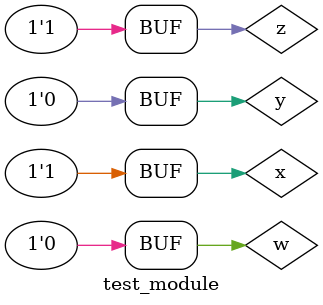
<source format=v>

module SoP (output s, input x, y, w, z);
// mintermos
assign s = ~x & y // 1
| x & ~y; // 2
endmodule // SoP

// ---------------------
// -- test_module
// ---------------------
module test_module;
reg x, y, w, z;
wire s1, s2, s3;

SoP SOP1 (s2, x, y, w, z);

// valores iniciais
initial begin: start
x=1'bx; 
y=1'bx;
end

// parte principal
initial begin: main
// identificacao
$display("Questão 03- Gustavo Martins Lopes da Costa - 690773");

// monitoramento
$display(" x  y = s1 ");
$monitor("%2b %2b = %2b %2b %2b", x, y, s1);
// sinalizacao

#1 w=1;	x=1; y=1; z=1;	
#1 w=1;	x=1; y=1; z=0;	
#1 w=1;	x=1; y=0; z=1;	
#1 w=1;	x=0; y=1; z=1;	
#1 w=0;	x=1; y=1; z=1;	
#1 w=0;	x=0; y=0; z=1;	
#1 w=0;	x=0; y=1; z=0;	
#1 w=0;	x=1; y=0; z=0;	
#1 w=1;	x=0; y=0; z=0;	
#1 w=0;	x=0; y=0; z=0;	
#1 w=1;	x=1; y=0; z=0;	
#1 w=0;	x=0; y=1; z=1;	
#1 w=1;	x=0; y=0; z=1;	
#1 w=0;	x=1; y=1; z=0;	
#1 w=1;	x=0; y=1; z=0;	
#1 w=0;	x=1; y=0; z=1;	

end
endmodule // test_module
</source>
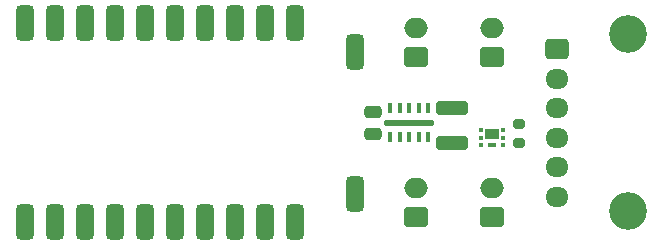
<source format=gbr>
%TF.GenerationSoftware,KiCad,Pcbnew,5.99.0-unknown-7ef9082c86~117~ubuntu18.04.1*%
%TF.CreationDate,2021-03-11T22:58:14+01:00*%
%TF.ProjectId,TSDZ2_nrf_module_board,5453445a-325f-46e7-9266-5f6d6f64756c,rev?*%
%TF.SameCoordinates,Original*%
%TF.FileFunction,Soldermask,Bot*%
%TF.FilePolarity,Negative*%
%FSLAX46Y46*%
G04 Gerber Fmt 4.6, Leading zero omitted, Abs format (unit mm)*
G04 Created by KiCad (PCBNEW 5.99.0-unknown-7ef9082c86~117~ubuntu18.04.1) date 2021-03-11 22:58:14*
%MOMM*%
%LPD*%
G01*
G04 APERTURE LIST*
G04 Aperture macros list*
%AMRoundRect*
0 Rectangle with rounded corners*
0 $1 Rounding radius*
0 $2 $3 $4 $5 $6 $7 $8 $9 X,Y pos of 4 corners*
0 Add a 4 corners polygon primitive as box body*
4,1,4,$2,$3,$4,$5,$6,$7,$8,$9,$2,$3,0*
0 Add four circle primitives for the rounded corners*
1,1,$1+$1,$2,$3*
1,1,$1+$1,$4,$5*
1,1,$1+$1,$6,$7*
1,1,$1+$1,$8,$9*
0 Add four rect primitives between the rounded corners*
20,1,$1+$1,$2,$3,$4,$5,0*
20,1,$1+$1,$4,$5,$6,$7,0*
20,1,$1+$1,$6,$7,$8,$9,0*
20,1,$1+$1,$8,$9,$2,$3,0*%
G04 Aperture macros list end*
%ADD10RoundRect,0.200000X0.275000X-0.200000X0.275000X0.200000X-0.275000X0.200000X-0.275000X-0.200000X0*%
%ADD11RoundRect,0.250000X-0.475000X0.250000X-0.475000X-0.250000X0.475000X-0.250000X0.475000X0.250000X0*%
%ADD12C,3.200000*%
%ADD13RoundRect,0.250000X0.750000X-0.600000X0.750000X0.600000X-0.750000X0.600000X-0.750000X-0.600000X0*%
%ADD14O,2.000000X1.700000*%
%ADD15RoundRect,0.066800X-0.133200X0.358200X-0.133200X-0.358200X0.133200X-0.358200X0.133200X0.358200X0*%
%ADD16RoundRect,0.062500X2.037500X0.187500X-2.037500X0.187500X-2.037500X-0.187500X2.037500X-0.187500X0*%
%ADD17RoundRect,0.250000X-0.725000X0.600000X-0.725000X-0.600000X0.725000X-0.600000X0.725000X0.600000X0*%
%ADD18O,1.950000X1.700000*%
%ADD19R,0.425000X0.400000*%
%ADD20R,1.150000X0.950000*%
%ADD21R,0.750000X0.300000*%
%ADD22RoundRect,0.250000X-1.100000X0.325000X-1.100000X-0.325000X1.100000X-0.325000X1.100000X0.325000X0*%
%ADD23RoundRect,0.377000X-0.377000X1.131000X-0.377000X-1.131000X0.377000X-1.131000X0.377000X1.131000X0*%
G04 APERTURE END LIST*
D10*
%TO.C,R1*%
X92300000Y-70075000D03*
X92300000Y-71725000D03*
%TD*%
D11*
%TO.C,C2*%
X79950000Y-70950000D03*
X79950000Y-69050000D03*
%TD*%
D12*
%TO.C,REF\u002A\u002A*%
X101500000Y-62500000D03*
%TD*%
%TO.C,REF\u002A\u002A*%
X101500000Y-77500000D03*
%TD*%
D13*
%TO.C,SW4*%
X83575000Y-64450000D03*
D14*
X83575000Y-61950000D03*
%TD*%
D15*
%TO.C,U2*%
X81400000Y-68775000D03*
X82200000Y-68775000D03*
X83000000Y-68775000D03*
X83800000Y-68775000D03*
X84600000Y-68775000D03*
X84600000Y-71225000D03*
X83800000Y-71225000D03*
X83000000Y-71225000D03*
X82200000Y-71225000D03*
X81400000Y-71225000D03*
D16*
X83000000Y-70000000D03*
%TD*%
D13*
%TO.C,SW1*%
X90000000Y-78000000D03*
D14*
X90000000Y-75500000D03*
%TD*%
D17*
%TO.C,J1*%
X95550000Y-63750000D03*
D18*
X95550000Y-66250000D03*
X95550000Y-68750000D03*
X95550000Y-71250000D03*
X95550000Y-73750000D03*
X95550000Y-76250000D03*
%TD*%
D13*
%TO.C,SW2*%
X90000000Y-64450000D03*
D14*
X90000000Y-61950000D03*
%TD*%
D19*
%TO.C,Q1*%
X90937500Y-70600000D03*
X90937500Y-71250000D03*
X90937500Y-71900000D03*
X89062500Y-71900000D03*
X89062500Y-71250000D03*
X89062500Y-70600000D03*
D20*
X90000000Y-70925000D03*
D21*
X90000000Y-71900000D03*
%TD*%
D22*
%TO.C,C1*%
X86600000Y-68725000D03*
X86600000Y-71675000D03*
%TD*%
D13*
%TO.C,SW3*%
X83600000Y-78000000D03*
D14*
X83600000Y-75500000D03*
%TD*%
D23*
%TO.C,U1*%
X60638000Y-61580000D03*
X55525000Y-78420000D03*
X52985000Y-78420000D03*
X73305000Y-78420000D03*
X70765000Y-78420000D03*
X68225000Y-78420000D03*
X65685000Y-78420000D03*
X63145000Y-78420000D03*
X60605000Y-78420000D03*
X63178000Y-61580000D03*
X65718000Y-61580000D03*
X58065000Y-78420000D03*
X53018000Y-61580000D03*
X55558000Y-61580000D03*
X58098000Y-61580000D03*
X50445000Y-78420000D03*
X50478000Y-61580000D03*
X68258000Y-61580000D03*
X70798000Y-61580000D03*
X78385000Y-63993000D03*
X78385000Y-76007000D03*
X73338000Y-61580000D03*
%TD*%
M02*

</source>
☆ ☆ ☆ ☆ ☆ ☆ ☆
Leave out the pictures and reproduce the rest of the records exactly.

<source format=v>

module SoP (output s, input x, y, w, z);
// mintermos
assign s = ~x & y // 1
| x & ~y; // 2
endmodule // SoP

// ---------------------
// -- test_module
// ---------------------
module test_module;
reg x, y, w, z;
wire s1, s2, s3;

SoP SOP1 (s2, x, y, w, z);

// valores iniciais
initial begin: start
x=1'bx; 
y=1'bx;
end

// parte principal
initial begin: main
// identificacao
$display("Questão 03- Gustavo Martins Lopes da Costa - 690773");

// monitoramento
$display(" x  y = s1 ");
$monitor("%2b %2b = %2b %2b %2b", x, y, s1);
// sinalizacao

#1 w=1;	x=1; y=1; z=1;	
#1 w=1;	x=1; y=1; z=0;	
#1 w=1;	x=1; y=0; z=1;	
#1 w=1;	x=0; y=1; z=1;	
#1 w=0;	x=1; y=1; z=1;	
#1 w=0;	x=0; y=0; z=1;	
#1 w=0;	x=0; y=1; z=0;	
#1 w=0;	x=1; y=0; z=0;	
#1 w=1;	x=0; y=0; z=0;	
#1 w=0;	x=0; y=0; z=0;	
#1 w=1;	x=1; y=0; z=0;	
#1 w=0;	x=0; y=1; z=1;	
#1 w=1;	x=0; y=0; z=1;	
#1 w=0;	x=1; y=1; z=0;	
#1 w=1;	x=0; y=1; z=0;	
#1 w=0;	x=1; y=0; z=1;	

end
endmodule // test_module
</source>
<source format=gbr>
%TF.GenerationSoftware,KiCad,Pcbnew,5.99.0-unknown-7ef9082c86~117~ubuntu18.04.1*%
%TF.CreationDate,2021-03-11T22:58:14+01:00*%
%TF.ProjectId,TSDZ2_nrf_module_board,5453445a-325f-46e7-9266-5f6d6f64756c,rev?*%
%TF.SameCoordinates,Original*%
%TF.FileFunction,Soldermask,Bot*%
%TF.FilePolarity,Negative*%
%FSLAX46Y46*%
G04 Gerber Fmt 4.6, Leading zero omitted, Abs format (unit mm)*
G04 Created by KiCad (PCBNEW 5.99.0-unknown-7ef9082c86~117~ubuntu18.04.1) date 2021-03-11 22:58:14*
%MOMM*%
%LPD*%
G01*
G04 APERTURE LIST*
G04 Aperture macros list*
%AMRoundRect*
0 Rectangle with rounded corners*
0 $1 Rounding radius*
0 $2 $3 $4 $5 $6 $7 $8 $9 X,Y pos of 4 corners*
0 Add a 4 corners polygon primitive as box body*
4,1,4,$2,$3,$4,$5,$6,$7,$8,$9,$2,$3,0*
0 Add four circle primitives for the rounded corners*
1,1,$1+$1,$2,$3*
1,1,$1+$1,$4,$5*
1,1,$1+$1,$6,$7*
1,1,$1+$1,$8,$9*
0 Add four rect primitives between the rounded corners*
20,1,$1+$1,$2,$3,$4,$5,0*
20,1,$1+$1,$4,$5,$6,$7,0*
20,1,$1+$1,$6,$7,$8,$9,0*
20,1,$1+$1,$8,$9,$2,$3,0*%
G04 Aperture macros list end*
%ADD10RoundRect,0.200000X0.275000X-0.200000X0.275000X0.200000X-0.275000X0.200000X-0.275000X-0.200000X0*%
%ADD11RoundRect,0.250000X-0.475000X0.250000X-0.475000X-0.250000X0.475000X-0.250000X0.475000X0.250000X0*%
%ADD12C,3.200000*%
%ADD13RoundRect,0.250000X0.750000X-0.600000X0.750000X0.600000X-0.750000X0.600000X-0.750000X-0.600000X0*%
%ADD14O,2.000000X1.700000*%
%ADD15RoundRect,0.066800X-0.133200X0.358200X-0.133200X-0.358200X0.133200X-0.358200X0.133200X0.358200X0*%
%ADD16RoundRect,0.062500X2.037500X0.187500X-2.037500X0.187500X-2.037500X-0.187500X2.037500X-0.187500X0*%
%ADD17RoundRect,0.250000X-0.725000X0.600000X-0.725000X-0.600000X0.725000X-0.600000X0.725000X0.600000X0*%
%ADD18O,1.950000X1.700000*%
%ADD19R,0.425000X0.400000*%
%ADD20R,1.150000X0.950000*%
%ADD21R,0.750000X0.300000*%
%ADD22RoundRect,0.250000X-1.100000X0.325000X-1.100000X-0.325000X1.100000X-0.325000X1.100000X0.325000X0*%
%ADD23RoundRect,0.377000X-0.377000X1.131000X-0.377000X-1.131000X0.377000X-1.131000X0.377000X1.131000X0*%
G04 APERTURE END LIST*
D10*
%TO.C,R1*%
X92300000Y-70075000D03*
X92300000Y-71725000D03*
%TD*%
D11*
%TO.C,C2*%
X79950000Y-70950000D03*
X79950000Y-69050000D03*
%TD*%
D12*
%TO.C,REF\u002A\u002A*%
X101500000Y-62500000D03*
%TD*%
%TO.C,REF\u002A\u002A*%
X101500000Y-77500000D03*
%TD*%
D13*
%TO.C,SW4*%
X83575000Y-64450000D03*
D14*
X83575000Y-61950000D03*
%TD*%
D15*
%TO.C,U2*%
X81400000Y-68775000D03*
X82200000Y-68775000D03*
X83000000Y-68775000D03*
X83800000Y-68775000D03*
X84600000Y-68775000D03*
X84600000Y-71225000D03*
X83800000Y-71225000D03*
X83000000Y-71225000D03*
X82200000Y-71225000D03*
X81400000Y-71225000D03*
D16*
X83000000Y-70000000D03*
%TD*%
D13*
%TO.C,SW1*%
X90000000Y-78000000D03*
D14*
X90000000Y-75500000D03*
%TD*%
D17*
%TO.C,J1*%
X95550000Y-63750000D03*
D18*
X95550000Y-66250000D03*
X95550000Y-68750000D03*
X95550000Y-71250000D03*
X95550000Y-73750000D03*
X95550000Y-76250000D03*
%TD*%
D13*
%TO.C,SW2*%
X90000000Y-64450000D03*
D14*
X90000000Y-61950000D03*
%TD*%
D19*
%TO.C,Q1*%
X90937500Y-70600000D03*
X90937500Y-71250000D03*
X90937500Y-71900000D03*
X89062500Y-71900000D03*
X89062500Y-71250000D03*
X89062500Y-70600000D03*
D20*
X90000000Y-70925000D03*
D21*
X90000000Y-71900000D03*
%TD*%
D22*
%TO.C,C1*%
X86600000Y-68725000D03*
X86600000Y-71675000D03*
%TD*%
D13*
%TO.C,SW3*%
X83600000Y-78000000D03*
D14*
X83600000Y-75500000D03*
%TD*%
D23*
%TO.C,U1*%
X60638000Y-61580000D03*
X55525000Y-78420000D03*
X52985000Y-78420000D03*
X73305000Y-78420000D03*
X70765000Y-78420000D03*
X68225000Y-78420000D03*
X65685000Y-78420000D03*
X63145000Y-78420000D03*
X60605000Y-78420000D03*
X63178000Y-61580000D03*
X65718000Y-61580000D03*
X58065000Y-78420000D03*
X53018000Y-61580000D03*
X55558000Y-61580000D03*
X58098000Y-61580000D03*
X50445000Y-78420000D03*
X50478000Y-61580000D03*
X68258000Y-61580000D03*
X70798000Y-61580000D03*
X78385000Y-63993000D03*
X78385000Y-76007000D03*
X73338000Y-61580000D03*
%TD*%
M02*

</source>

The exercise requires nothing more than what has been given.